Uno degli elementi che consentono di riconoscere con chiarezza un “impero” è il peso delle risorse e delle idee che uno Stato mette in campo per darsi una politica internazionale. È così dai tempi di Roma, di Isabella la Cattolica, della regina Vittoria. Gli Stati Uniti d’America, pochi decenni dopo aver conquistato l’indipendenza dalla Gran Bretagna, elaborarono una dottrina che per la prima volta  estendeva lo sguardo di Washington oltre i confini nazionali. Passò alla storia con il nome del presidente James Monroe: lo slogan era “l’America agli americani”, e si poneva come obiettivo l’eliminazione di ogni influenza delle potenze europee sul suolo americano, del Nord e del Sud.

La dottrina Monroe segnò l’inizio dell’inarrestabile espansione mondiale del nuovo Paese americano, che in pochi anni decenni riuscì a costruire un impero diverso da quelli coloniali, senza viceré né truppe coloniali. Un impero basato sulla finanza, sul ruolo delle multinazionali, sulla potenza del dollaro, su un apparato bellico temibile e in grado di intervenire ovunque ce ne fosse bisogno.

La Seconda Guerra Mondiale sancì la divisione del mondo in due aree di influenza: quella più importante spettò agli Stati Uniti, premio allo sforzo globale compiuto da Washington. Da allora, è tradizione che gli inquilini della Casa Bianca abbiano una visione chiara della politica estera e parlino sempre al loro Paese come se si rivolgessero al mondo. E l’attenzione che i media stranieri riservano alle primarie e alle elezioni presidenziali negli USA è figlia del fatto che da questo processo democratico scaturisce una guida politica di rilevanza planetaria.

In queste ultime elezioni le cose non sono andate secondo consuetudine. I due candidati, soprattutto Mitt Romney, hanno espresso indifferenza oppure ostilità nei confronti del resto del mondo, arrivando addirittura a descrivere storici alleati occidentali, come l’Italia o la Spagna, come un “rischio da scongiurare”. Lo storico di Yale Paul Kennedy pensa che “la politica estera della massima potenza mondiale sia in realtà una lenta deriva, un lasciarsi trascinare dalla corrente senza sapere bene dove sta andando”. Una sensazione che è diffusa anche tra gli inviati delle grandi testate europee: l’unico orizzonte che ha suscitato interesse in questa campagna è stato quello di casa propria, e l’unico vero “mondo” straniero al quale si è guardato è stato quello degli immigrati e dei loro pacchetti di voti. Nulla sul Medio Oriente, sull’Iran, sull’America Latina sempre più lontana, sull’Europa in affanno.

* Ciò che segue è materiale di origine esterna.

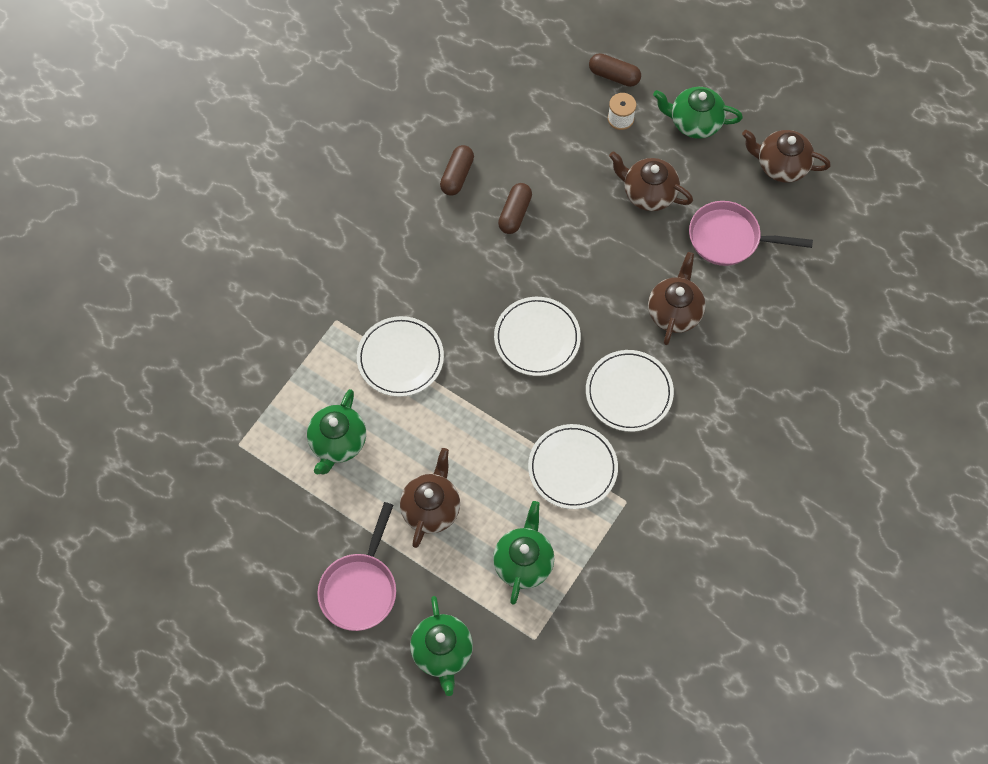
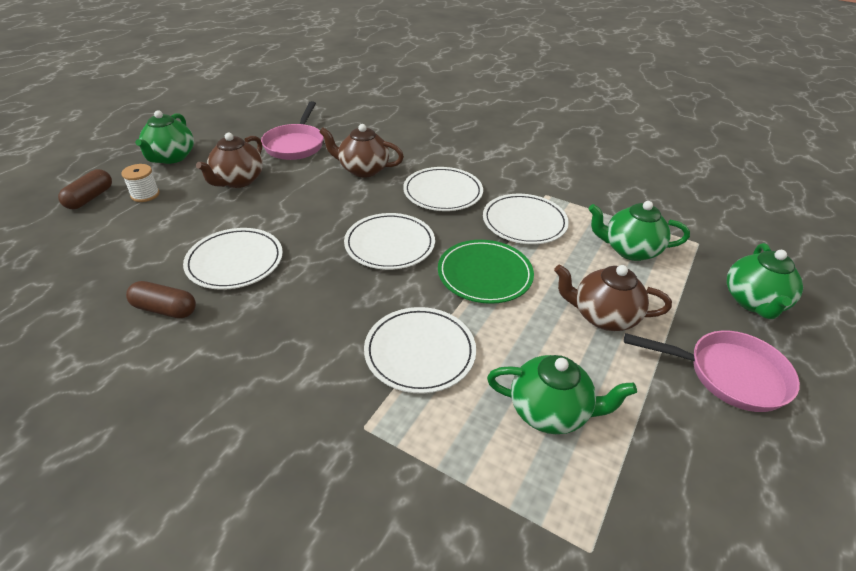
camera: 95 degrees left, 25 degrees down
green teapot [410,596,473,696] -> green teapot turned 120 degrees clockwise [727,243,803,319]
brown capsule [498,183,532,234] -> white plate [183,228,283,290]
brown teapot [742,130,831,183] -> none
none -> green plate [438,240,534,304]

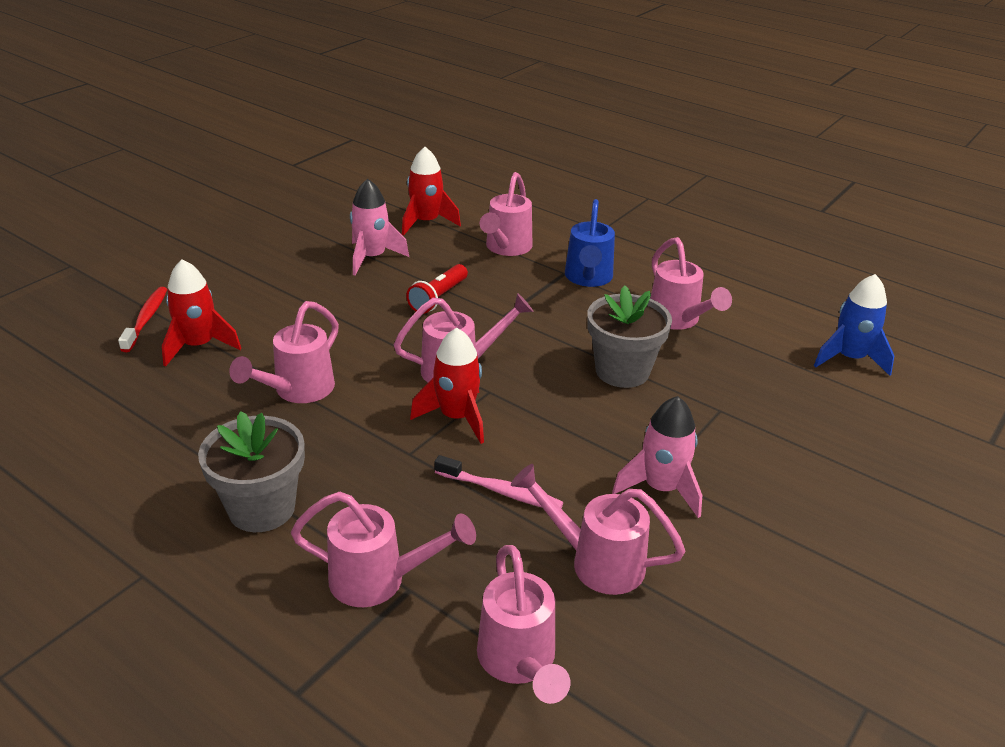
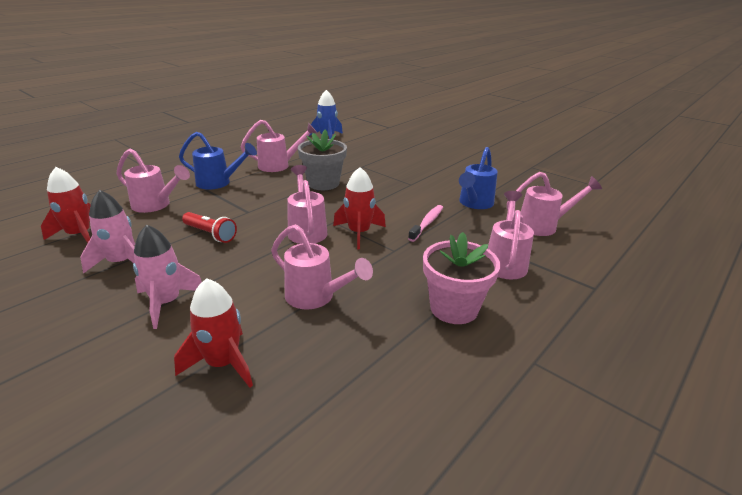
camera: 85 degrees left, 5 degrees down
red toothbrush [118,287,167,352] -> none
grey flower pot [198,411,305,532] -> pink flower pot [423,232,500,324]
pink watering can [511,464,685,595] -> blue watering can [459,147,498,209]
pink rocket [612,396,702,518] -> pink rocket moved to [133,225,202,329]

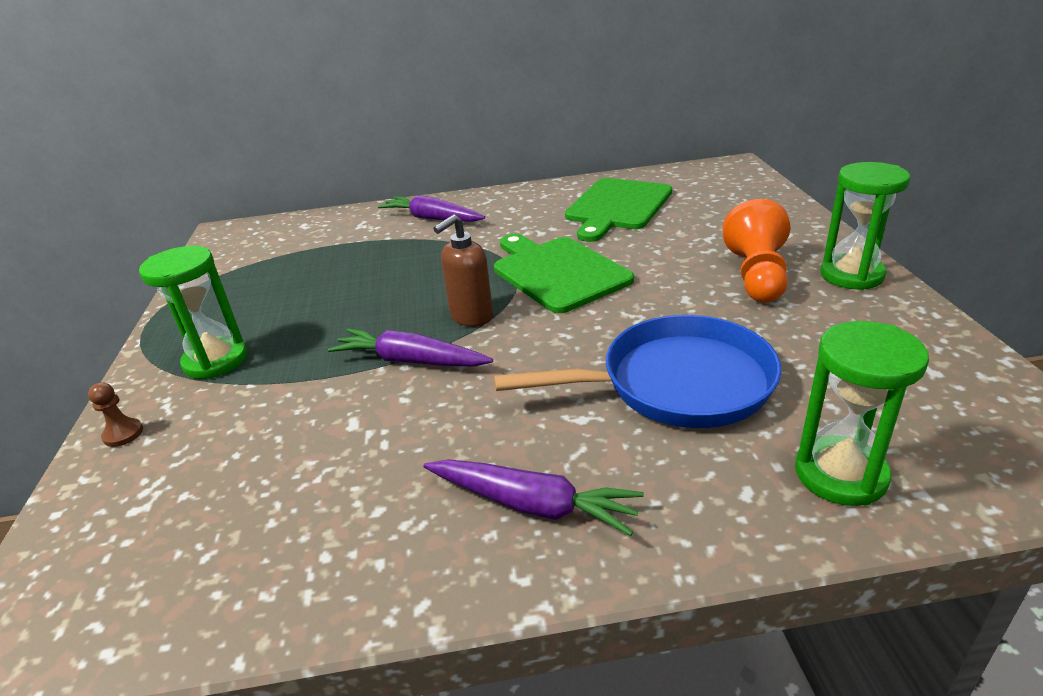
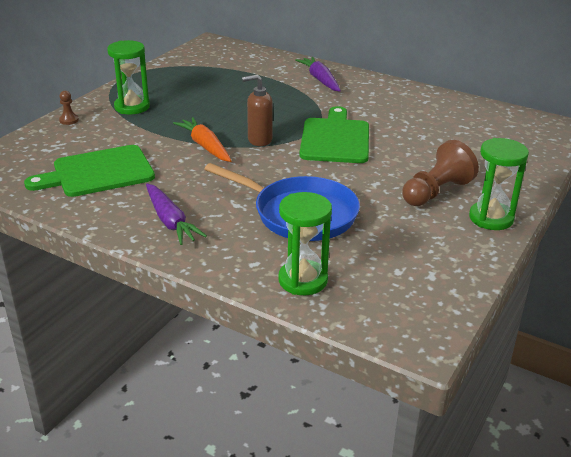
camera: 35 degrees right, 0 degrees up
purple carrot [328,329,493,367] -> orange carrot [173,117,232,162]
green cutting board [565,178,672,242] -> green cutting board moved to [24,145,155,197]
orange pawn [722,199,791,303] -> brown pawn [402,140,479,206]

Silenzio totale sul maggiore creditore degli USA, la Cina, rotto solo dall’attacco di Romney contro la  potenza commerciale dal gigante asiatico. E dire che di argomenti ce ne sarebbero stati. Proprio in queste settimane Pechino ha cominciato a comprare e vendere petrolio dalla Russia pagandolo in yuan anziché in dollari, e l’India sta pagando il greggio all’Iran in rupie. Anche Giappone e Corea vorrebbero sganciarsi dalla dittatura della valuta USA. La “de-dollarizzazione” degli scambi commerciali è oggi il segnale più evidente del declino di un impero costruito sull’economia prima ancora che sulle armi. A Washington ormai molti fanno i conti con un futuro più autarchico, più locale e meno globale. Forse solo in Europa si pensa ancora che la soluzione alla grande crisi dell’Occidente possa arrivare dall’altra sponda dell’Atlantico.